(Beginning of Excerpt to read)
The Problem class is the central container used by multiscape to
represent a planning problem before, during, and after model construction.
A Problem object stores the full problem specification in a modular
way. This includes the baseline planning data, optional spatial metadata,
action definitions, effects, profit, targets, constraints, objective
registrations, solver settings, and, when available, a built optimization
model or model snapshot.
In other words, Problem is the persistent object that connects the full
multiscape workflow:
create_problem()
-> add_*() / set_*()
-> solve()
Details
Conceptual role
The Problem class is designed for a data-first and modular workflow.
User-facing functions do not usually modify a solver object directly. Instead,
they enrich the Problem object by storing new specifications in its
internal data field.
Thus, a Problem object should be understood as a structured container
for the mathematical planning problem, not necessarily as a built
optimization model.
Before solve is called, the object may contain only input data
and user specifications. During or after solving, it may additionally contain
a built model pointer, model metadata, and solver-related information.
Core mathematical interpretation
At a high level, the Problem object stores the ingredients required to
define an optimization problem over:
planning units \(i \in \mathcal{P}\),
features \(f \in \mathcal{F}\),
actions \(a \in \mathcal{A}\),
optional spatial relations over planning units,
and user-defined objectives and constraints.
The baseline ecological state is typically stored through a planning unit–feature table of amounts: $$ a_{if} \ge 0, $$ where \(a_{if}\) is the baseline amount of feature \(f\) in planning unit \(i\).
Subsequent functions then add action feasibility, effects, profit, targets, spatial relations, and optimization settings to this baseline representation.
How objects are created
Problem objects are usually created by create_problem.
After creation, downstream functions such as add_actions,
add_effects, add_profit,
add_constraint_targets_absolute, add_constraint_targets_relative,
spatial relation constructors, objective setters, and solver setters extend
the internal data list.
(End of Excerpt to read)
Assigned task 1: Please copy the Problem class description word for word, from "A Problem object stores" to "or model snapshot.".
Assigned task 2: According to the Problem class description, which function usually creates Problem objects?
(Beginning of Data excerpts)
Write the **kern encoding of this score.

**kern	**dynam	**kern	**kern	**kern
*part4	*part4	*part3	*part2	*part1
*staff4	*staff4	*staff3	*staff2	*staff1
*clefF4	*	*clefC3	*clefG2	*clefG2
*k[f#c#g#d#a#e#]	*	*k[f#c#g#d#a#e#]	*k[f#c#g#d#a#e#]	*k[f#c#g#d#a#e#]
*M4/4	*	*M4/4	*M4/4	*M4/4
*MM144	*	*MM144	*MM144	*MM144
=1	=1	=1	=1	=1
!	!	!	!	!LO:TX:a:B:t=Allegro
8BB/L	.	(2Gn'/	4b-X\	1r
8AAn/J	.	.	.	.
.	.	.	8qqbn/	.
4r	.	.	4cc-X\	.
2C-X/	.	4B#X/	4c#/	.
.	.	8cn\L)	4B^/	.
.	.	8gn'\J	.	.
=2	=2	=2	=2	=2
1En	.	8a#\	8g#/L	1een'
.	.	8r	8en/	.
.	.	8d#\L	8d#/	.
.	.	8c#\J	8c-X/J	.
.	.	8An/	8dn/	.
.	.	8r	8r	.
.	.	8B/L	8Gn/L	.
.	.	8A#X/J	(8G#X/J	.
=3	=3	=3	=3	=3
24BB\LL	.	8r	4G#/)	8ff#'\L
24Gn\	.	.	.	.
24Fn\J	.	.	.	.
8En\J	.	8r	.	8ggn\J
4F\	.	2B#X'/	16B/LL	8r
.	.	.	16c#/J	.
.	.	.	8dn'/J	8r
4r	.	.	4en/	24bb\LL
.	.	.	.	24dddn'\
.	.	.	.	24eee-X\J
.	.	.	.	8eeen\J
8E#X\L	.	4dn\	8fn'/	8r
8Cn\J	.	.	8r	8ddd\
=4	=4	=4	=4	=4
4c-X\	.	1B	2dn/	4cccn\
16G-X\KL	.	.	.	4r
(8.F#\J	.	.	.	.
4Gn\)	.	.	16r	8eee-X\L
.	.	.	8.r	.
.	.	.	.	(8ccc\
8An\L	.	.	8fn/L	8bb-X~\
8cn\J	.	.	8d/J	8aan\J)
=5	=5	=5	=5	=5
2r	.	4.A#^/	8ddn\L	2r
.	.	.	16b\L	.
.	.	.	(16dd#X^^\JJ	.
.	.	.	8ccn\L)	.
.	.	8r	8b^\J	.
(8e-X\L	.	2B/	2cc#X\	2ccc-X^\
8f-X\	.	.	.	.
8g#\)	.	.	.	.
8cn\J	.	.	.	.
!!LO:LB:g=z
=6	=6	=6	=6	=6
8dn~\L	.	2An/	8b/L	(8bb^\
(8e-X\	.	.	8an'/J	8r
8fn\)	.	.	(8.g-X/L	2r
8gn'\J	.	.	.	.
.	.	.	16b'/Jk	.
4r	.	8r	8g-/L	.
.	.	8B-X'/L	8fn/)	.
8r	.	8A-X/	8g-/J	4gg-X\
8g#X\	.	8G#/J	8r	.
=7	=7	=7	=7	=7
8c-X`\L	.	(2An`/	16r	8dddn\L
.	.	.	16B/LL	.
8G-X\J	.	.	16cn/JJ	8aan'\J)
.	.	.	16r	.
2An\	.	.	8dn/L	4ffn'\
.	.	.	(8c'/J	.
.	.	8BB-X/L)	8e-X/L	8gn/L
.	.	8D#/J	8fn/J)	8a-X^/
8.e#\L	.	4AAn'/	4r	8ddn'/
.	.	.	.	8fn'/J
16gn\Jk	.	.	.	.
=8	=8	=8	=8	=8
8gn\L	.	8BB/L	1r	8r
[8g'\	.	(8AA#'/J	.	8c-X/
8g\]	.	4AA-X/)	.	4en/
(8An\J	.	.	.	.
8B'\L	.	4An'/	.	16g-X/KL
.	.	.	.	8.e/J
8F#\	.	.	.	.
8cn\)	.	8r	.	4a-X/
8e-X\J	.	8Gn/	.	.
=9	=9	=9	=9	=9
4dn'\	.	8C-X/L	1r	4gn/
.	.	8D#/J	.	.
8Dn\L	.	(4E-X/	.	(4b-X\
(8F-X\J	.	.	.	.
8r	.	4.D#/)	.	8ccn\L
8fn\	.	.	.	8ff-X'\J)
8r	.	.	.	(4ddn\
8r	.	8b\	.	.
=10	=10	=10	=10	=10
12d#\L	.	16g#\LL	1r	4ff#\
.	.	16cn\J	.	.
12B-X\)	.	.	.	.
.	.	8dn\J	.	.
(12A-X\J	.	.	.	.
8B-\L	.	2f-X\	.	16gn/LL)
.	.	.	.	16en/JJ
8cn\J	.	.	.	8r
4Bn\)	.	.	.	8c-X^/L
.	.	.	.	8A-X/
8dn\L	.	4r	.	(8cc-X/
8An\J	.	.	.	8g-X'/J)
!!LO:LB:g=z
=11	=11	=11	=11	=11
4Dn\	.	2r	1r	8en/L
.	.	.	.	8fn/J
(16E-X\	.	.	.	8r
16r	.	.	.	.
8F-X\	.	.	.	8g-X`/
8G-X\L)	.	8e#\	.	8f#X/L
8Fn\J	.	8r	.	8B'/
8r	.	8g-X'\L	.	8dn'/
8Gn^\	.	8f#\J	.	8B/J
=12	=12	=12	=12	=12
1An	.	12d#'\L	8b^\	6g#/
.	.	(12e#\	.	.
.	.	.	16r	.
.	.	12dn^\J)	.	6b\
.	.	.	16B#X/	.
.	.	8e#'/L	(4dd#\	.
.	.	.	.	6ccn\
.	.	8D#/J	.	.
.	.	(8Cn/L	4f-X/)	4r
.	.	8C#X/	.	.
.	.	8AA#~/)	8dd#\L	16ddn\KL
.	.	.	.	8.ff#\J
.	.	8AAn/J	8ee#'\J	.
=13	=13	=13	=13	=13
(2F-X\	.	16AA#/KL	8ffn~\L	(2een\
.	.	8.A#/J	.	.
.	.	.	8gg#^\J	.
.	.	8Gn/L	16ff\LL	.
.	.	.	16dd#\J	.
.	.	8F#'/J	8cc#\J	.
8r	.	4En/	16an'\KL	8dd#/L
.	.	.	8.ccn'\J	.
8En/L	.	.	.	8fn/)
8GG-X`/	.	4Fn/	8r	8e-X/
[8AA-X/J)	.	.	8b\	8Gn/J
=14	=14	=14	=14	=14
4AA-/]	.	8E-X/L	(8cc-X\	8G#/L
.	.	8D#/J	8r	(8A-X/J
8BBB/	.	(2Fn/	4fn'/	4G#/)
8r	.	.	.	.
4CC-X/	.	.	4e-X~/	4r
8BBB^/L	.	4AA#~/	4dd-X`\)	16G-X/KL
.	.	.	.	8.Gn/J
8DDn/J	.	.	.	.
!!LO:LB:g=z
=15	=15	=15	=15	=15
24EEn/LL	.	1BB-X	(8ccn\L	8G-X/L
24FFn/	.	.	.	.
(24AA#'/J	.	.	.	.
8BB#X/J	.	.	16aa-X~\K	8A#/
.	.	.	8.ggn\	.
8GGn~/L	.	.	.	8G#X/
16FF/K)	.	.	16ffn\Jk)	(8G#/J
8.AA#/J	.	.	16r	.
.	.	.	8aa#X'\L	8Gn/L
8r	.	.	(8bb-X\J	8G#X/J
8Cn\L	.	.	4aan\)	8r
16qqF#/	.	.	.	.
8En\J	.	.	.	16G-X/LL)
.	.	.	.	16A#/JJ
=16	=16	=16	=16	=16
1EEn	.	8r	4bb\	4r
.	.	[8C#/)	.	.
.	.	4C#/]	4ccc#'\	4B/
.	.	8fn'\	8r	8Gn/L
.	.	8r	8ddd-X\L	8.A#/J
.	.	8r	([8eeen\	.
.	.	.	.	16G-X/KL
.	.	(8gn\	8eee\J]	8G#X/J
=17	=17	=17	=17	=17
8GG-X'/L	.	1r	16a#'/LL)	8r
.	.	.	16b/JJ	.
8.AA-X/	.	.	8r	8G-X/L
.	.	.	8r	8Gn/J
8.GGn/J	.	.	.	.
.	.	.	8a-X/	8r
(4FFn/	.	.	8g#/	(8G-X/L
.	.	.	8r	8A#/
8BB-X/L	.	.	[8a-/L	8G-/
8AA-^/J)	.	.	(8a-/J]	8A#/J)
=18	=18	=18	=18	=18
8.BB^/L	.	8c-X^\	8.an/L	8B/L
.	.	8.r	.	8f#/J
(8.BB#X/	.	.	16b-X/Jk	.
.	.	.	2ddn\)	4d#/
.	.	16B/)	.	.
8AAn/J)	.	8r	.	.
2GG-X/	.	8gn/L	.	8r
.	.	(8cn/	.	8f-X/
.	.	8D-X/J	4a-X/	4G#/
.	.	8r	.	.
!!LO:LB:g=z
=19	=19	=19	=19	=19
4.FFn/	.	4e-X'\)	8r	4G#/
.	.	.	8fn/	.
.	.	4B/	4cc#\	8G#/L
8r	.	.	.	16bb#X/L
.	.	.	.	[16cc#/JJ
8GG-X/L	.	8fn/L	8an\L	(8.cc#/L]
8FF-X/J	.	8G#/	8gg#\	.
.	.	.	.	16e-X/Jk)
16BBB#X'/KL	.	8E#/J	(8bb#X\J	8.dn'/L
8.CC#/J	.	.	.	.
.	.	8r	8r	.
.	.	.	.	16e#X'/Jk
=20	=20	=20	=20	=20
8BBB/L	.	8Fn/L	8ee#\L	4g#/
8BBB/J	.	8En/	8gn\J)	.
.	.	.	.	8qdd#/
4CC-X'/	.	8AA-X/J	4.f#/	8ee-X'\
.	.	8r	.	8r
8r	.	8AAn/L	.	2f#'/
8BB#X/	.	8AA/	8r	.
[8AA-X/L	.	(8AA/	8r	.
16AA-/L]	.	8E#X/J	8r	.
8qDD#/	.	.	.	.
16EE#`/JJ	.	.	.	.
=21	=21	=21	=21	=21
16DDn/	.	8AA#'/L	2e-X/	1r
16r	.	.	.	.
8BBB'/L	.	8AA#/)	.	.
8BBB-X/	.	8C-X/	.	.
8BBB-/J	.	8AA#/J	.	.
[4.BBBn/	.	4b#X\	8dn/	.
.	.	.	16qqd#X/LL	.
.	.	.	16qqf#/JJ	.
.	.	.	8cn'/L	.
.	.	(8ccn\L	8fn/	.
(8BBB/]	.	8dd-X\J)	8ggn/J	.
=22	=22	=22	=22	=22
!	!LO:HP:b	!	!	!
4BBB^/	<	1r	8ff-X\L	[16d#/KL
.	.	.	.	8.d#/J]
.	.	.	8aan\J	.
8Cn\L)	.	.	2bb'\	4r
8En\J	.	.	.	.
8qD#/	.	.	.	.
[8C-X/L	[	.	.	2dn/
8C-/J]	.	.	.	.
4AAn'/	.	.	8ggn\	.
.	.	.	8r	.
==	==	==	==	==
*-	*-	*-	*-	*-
(End of Data excerpts)
Response 1:
A Problem object stores the full problem specification in a modular
way. This includes the baseline planning data, optional spatial metadata,
action definitions, effects, profit, targets, constraints, objective
registrations, solver settings, and, when available, a built optimization
model or model snapshot.

Response 2: create_problem